Deke Metcalf turned out to be a handsome, forty-yearold black aviator, tall with coffee-colored skin and a roguish air. He flew planes for Air America, the CIA covert ops airline. He and Kaz had worked more than one federal case together.

Ryan never woke up as they opened the back of the van. "You didn't tell me he was gonna be junk on a bunk," Deke said.

"Drank too much Old Grand-Dad," Kaz said, looking at the plane. "Where'd you get this antique?"

"That's another thing. I can't guarantee we ain't gonna prang it in a cornfield. Bird's a ruptured duck. I volunteered to transport it to Lockheed in Van Nuys for an engine overhaul. Officially, this flight ain't on anybody's board. It's a black ops flight, and to make it interestin', the number-two fan is cooked. This was the only ride I could get my hands on."

"Can you get off the ground with three engines?" "I already did it once but it's a groaner."

Kaz reached out in a strangely formal gesture and shook Lucinda's hand. "You're okay, Miss Alo. Sorry if I came on strong a while back.
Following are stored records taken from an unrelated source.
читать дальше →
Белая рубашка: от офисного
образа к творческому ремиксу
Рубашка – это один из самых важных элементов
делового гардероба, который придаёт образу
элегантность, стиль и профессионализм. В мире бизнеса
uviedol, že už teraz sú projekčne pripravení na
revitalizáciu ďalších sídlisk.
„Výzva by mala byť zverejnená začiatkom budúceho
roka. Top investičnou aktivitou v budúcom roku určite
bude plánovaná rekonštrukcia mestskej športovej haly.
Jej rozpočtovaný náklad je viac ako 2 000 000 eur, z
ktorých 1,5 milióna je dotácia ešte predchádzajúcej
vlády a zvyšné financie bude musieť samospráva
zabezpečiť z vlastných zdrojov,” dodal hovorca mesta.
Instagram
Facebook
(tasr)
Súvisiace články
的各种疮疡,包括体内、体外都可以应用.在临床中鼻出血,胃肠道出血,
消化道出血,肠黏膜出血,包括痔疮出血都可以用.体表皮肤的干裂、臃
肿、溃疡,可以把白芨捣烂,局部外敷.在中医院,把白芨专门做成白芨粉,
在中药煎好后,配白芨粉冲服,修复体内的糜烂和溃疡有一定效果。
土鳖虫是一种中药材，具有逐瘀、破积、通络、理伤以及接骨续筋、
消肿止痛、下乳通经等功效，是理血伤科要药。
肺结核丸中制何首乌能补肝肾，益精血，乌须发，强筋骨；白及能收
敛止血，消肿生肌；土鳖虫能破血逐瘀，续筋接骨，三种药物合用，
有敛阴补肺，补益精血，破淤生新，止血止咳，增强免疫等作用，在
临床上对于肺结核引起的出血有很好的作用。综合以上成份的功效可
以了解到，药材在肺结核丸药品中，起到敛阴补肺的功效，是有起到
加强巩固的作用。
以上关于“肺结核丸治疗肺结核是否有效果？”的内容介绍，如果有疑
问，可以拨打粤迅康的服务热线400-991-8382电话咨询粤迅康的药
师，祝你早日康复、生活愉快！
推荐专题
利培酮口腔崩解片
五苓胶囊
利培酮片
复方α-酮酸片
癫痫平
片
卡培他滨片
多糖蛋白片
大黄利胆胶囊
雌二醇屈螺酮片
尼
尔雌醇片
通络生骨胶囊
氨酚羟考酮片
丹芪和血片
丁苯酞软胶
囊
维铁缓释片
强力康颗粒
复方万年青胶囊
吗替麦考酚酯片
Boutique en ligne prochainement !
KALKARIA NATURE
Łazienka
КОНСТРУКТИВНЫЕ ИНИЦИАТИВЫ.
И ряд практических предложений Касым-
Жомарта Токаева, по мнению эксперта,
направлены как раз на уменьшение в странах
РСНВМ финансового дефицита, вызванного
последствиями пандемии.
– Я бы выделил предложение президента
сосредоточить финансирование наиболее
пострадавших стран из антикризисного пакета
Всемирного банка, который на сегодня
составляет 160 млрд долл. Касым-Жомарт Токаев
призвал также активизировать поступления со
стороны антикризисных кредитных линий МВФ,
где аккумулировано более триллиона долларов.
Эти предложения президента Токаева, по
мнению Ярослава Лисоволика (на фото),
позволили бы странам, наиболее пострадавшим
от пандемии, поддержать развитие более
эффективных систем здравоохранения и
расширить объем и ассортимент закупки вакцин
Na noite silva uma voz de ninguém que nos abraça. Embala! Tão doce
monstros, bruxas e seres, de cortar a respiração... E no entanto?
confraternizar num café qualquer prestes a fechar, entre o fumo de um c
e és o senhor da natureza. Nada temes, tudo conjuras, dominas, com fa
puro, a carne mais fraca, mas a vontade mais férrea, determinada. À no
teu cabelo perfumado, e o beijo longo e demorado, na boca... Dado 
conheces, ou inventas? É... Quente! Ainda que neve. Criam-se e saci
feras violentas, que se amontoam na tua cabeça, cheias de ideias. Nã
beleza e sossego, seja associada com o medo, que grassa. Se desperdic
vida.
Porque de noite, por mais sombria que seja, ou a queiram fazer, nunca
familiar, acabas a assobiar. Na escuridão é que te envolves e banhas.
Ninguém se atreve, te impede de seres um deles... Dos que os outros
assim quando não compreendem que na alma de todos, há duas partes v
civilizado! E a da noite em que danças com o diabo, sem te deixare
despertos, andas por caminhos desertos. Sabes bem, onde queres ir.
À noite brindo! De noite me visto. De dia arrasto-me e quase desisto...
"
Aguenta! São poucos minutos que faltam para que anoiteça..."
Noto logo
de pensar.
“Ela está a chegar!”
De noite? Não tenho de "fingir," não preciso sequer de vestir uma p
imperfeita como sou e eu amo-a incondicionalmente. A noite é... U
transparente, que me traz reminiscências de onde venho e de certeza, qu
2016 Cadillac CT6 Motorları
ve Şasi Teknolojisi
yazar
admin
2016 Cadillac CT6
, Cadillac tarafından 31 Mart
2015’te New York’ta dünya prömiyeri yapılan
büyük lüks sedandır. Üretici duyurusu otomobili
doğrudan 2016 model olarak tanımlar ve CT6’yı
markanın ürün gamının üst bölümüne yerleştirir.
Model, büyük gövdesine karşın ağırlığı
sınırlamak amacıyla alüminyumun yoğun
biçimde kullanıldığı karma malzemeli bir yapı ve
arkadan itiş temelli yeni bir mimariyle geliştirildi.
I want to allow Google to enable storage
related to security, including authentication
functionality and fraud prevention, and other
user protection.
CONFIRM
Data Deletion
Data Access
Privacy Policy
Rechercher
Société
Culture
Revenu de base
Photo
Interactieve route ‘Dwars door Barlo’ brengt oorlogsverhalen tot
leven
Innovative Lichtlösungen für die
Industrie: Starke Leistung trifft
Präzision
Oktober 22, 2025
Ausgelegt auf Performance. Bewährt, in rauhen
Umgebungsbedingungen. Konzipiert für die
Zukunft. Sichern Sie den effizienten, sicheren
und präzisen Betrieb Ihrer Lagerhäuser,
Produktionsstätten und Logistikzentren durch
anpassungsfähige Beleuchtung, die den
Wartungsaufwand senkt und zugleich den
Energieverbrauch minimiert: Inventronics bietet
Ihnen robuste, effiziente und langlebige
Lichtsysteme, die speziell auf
You take care of both a' ya."

"I accept the apology." And she leaned forward and kissed Kaz on the cheek.

The three men managed to get Ryan into the cabin. He never woke up. Then Deke helped Lucinda in, pulled up the rear door, and secured Ryan in one of the seats, belting him in. He got behind the controls and, one by one, started up the three good engines. The inboard engine, on the port side, didn't turn on. It stayed feathered as Deke made the run-up, looked at his gauges, tapped a few, and shook his head in disbelief. "I get better odds in Vegas," he said to himself as he pushed the throttle forward and eased off the rudder brakes.

He taxied to the end of the runway, crossed himself, and started the roll. He had filed no flight plan and no radio contact. His transponder was squawking on the CIA frequency, so he would be cleared through military channels, but as far as the F. A. A. was concerned, this flight never happened.

Kaz and Cole watched with concern as the C-54 thundered down the runway and finally lifted off. The cumbersome transport barely cleared the trees on the far end of the field, straining up, over a set of power lines, missing disaster by feet.

He knew it was impossible, but as the plane banked to the east, Kaz thought he heard Deke let out a rebel yell.